Missing in much contemporary discussion of pastoral care is the structural element that makes community dependable and trustworthy over time. Terms like institution and organization suggest what's missing, for these are vitally important for providing the secure boundaries and resources necessary for trustworthy, deep, enduring relationships and for a stable community that encourages healthy and meaningful personal living. By this logic, pastoral care ought to be concerned about fostering personal commitment to religious institutions and organizations, and about shaping personal lifestyle in relation to traditions of moral and spiritual practice. But it is not clear whether the teachers of pastoral care acknowledge this fact or its implications for pastoral care and counseling, even though the "communal-contextual paradigm" is a priority, and creating community is often invoked as a fundamental aim of ministry.

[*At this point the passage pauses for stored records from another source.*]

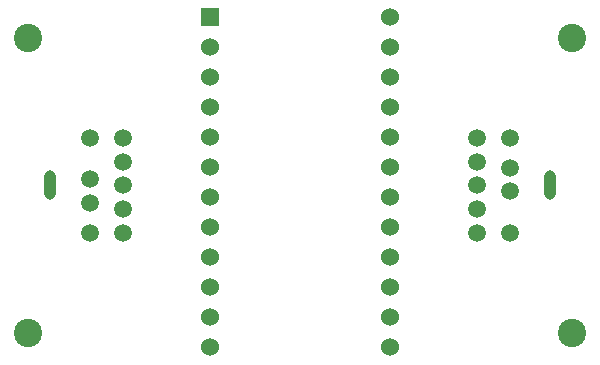
<source format=gbr>
%TF.GenerationSoftware,KiCad,Pcbnew,(5.1.10)-1*%
%TF.CreationDate,2021-07-03T16:57:32-05:00*%
%TF.ProjectId,Controller,436f6e74-726f-46c6-9c65-722e6b696361,rev?*%
%TF.SameCoordinates,Original*%
%TF.FileFunction,Soldermask,Bot*%
%TF.FilePolarity,Negative*%
%FSLAX46Y46*%
G04 Gerber Fmt 4.6, Leading zero omitted, Abs format (unit mm)*
G04 Created by KiCad (PCBNEW (5.1.10)-1) date 2021-07-03 16:57:32*
%MOMM*%
%LPD*%
G01*
G04 APERTURE LIST*
%ADD10C,2.400000*%
%ADD11O,1.000000X2.500000*%
%ADD12C,1.500000*%
%ADD13R,1.524000X1.524000*%
%ADD14C,1.524000*%
G04 APERTURE END LIST*
D10*
%TO.C,REF\u002A\u002A*%
X23000000Y-48000000D03*
%TD*%
%TO.C,REF\u002A\u002A*%
X69000000Y-48000000D03*
%TD*%
%TO.C,REF\u002A\u002A*%
X69000000Y-23000000D03*
%TD*%
%TO.C,REF\u002A\u002A*%
X23000000Y-23000000D03*
%TD*%
D11*
%TO.C,ULH1*%
X24850000Y-35500000D03*
D12*
X28200000Y-35000000D03*
X28200000Y-37000000D03*
X28200000Y-39500000D03*
X28200000Y-31500000D03*
X31000000Y-31500000D03*
X31000000Y-33500000D03*
X31000000Y-35500000D03*
X31000000Y-37500000D03*
X31000000Y-39500000D03*
%TD*%
%TO.C,URH1*%
X61000000Y-31500000D03*
X61000000Y-33500000D03*
X61000000Y-35500000D03*
X61000000Y-37500000D03*
X61000000Y-39500000D03*
X63800000Y-39500000D03*
X63800000Y-31500000D03*
X63800000Y-34000000D03*
X63800000Y-36000000D03*
D11*
X67150000Y-35500000D03*
%TD*%
D13*
%TO.C,UT2*%
X38380000Y-21270000D03*
D14*
X38380000Y-23810000D03*
X38380000Y-26350000D03*
X38380000Y-28890000D03*
X38380000Y-31430000D03*
X38380000Y-33970000D03*
X38380000Y-36510000D03*
X38380000Y-39050000D03*
X38380000Y-41590000D03*
X38380000Y-44130000D03*
X38380000Y-46670000D03*
X38380000Y-49210000D03*
X53620000Y-49210000D03*
X53620000Y-46670000D03*
X53620000Y-44130000D03*
X53620000Y-41590000D03*
X53620000Y-39050000D03*
X53620000Y-36510000D03*
X53620000Y-33970000D03*
X53620000Y-31430000D03*
X53620000Y-28890000D03*
X53620000Y-26350000D03*
X53620000Y-23810000D03*
X53620000Y-21270000D03*
%TD*%
M02*

</source>
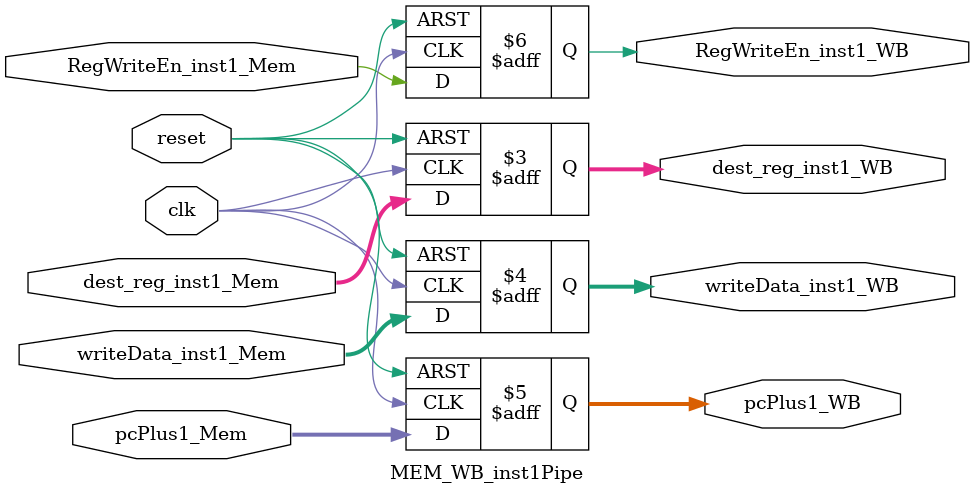
<source format=v>
module MEM_WB_inst1Pipe (
    input clk,
    input reset,
    //input [31:0] MemReadDataMem_inst1,
    //input [31:0] AluResultMem_inst1,
    input [4:0] dest_reg_inst1_Mem,
    //input [1:0] MemtoRegMem_inst1,
    input RegWriteEn_inst1_Mem ,
	 input [31:0] writeData_inst1_Mem, 
	input [7:0] pcPlus1_Mem,
    output reg [4:0] dest_reg_inst1_WB,
	 output reg [31:0] writeData_inst1_WB,
	 output reg [7:0] pcPlus1_WB, 
    output reg RegWriteEn_inst1_WB 
    
    );

always @(posedge clk, negedge reset) 
    begin
        if(~reset)
        begin

        //MemReadDataWB_inst1 <= 32'b0;
        //AluResultWB_inst1<= 32'b0;
        dest_reg_inst1_WB <= 5'b0;
        //MemtoRegWB_inst1<= 2'b0;
        RegWriteEn_inst1_WB<= 1'b0 ;
		  writeData_inst1_WB <= 32'b0 ;
		  pcPlus1_WB<= 8'b0;
           
        end
		  
		else 
		begin
       // MemReadDataWB_inst1 <=MemReadDataMem_inst1;
       // AluResultWB_inst1<= AluResultMem_inst1;
        dest_reg_inst1_WB <= dest_reg_inst1_Mem;
        //MemtoRegWB_inst1 <=MemtoRegMem_inst1;
        RegWriteEn_inst1_WB <=RegWriteEn_inst1_Mem;
		  writeData_inst1_WB <= writeData_inst1_Mem;
		  pcPlus1_WB<= pcPlus1_Mem;
           
       end 

		end 
    endmodule

</source>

Clinical pastoral education (CPE) remains a central component of training in pastoral care. It complements classroom instruction with pastoral experience in situations of intense need and suffering.
CPE courses continue to increase, apparently driven by an influx of laity--a trend which may suggest a softening, broadening and secularizing of the "pastoral" part of CPE. Minority participation, mainly from African-American and Pacific Rim students, has also increased.
CPE is based, however, on the secular-medical model of professionalism. It does not fit easily with the diverse cultural and spiritual traditions that people bring to hospitals and to CPE programs. CPE must incorporate the reality of cultural pluralism and the presence of non-Christian faith traditions into its process.